■ To do:
Copy the data exactly, pictures aside.

Stored data:
-------------------------
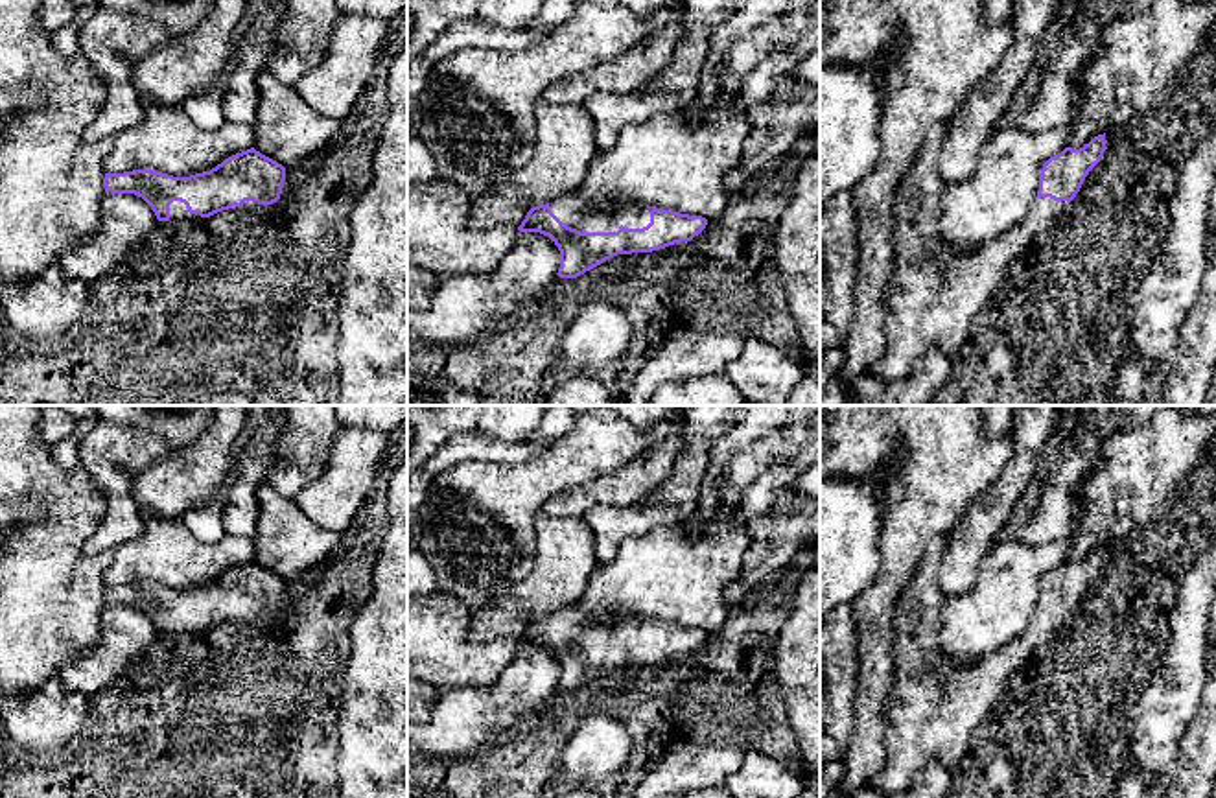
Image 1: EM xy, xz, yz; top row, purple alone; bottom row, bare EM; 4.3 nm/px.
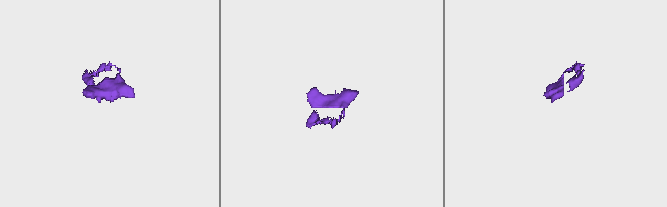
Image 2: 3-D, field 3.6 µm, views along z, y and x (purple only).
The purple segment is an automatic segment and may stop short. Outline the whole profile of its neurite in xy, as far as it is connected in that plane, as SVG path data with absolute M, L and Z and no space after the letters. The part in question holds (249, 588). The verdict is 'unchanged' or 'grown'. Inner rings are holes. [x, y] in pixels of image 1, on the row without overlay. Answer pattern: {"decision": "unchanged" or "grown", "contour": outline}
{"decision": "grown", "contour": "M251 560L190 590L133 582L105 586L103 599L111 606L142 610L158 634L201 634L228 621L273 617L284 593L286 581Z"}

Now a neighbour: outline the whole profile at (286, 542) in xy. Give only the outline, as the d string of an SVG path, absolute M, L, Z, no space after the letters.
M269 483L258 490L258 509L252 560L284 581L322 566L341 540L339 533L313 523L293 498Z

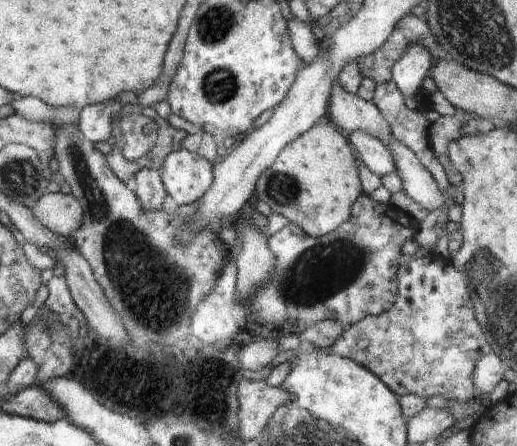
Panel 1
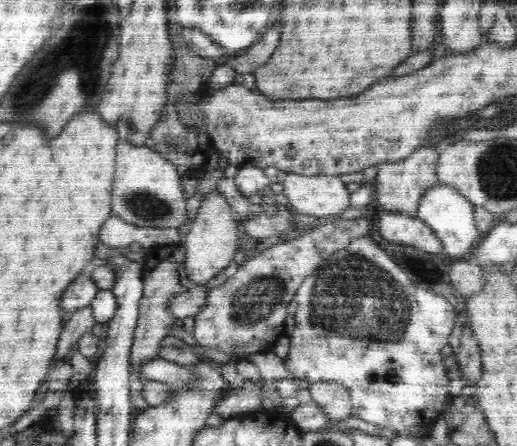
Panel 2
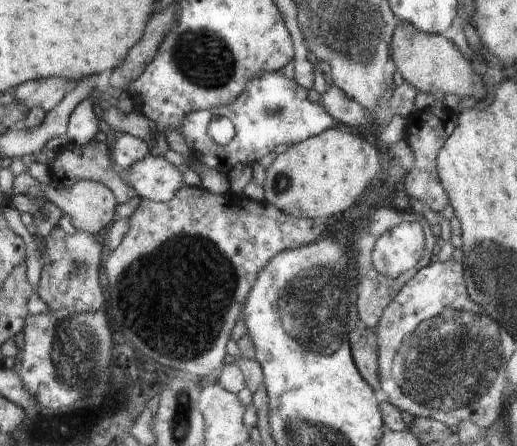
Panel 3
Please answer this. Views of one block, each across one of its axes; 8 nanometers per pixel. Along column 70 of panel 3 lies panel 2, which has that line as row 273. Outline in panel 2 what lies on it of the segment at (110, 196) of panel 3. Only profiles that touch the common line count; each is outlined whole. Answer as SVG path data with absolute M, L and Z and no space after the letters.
-------------------------
■ Task output:
Image 1: EM xy, xz, yz; top row, purple alone; bottom row, bare EM; 4.3 nm/px.
Image 2: 3-D, field 3.6 µm, views along z, y and x (purple only).
The purple segment is an automatic segment and may stop short. Outline the whole profile of its neurite in xy, as far as it is connected in that plane, as SVG path data with absolute M, L and Z and no space after the letters. The part in question holds (249, 588). The verdict is 'unchanged' or 'grown'. Inner rings are holes. [x, y] in pixels of image 1, on the row without overlay. Answer pattern: {"decision": "unchanged" or "grown", "contour": outline}
{"decision": "grown", "contour": "M251 560L190 590L133 582L105 586L103 599L111 606L142 610L158 634L201 634L228 621L273 617L284 593L286 581Z"}

Now a neighbour: outline the whole profile at (286, 542) in xy. Give only the outline, as the d string of an SVG path, absolute M, L, Z, no space after the letters.
M269 483L258 490L258 509L252 560L284 581L322 566L341 540L339 533L313 523L293 498Z

Panel 1
Panel 2
Panel 3
Please answer this. Views of one block, each across one of its axes; 8 nanometers per pixel. Along column 70 of panel 3 lies panel 2, which has that line as row 273. Outline in panel 2 what lies on it of the segment at (110, 196) of panel 3. Only profiles that touch the common line count; each is outlined whole. Answer as SVG path data with absolute M, L and Z and no space after the letters.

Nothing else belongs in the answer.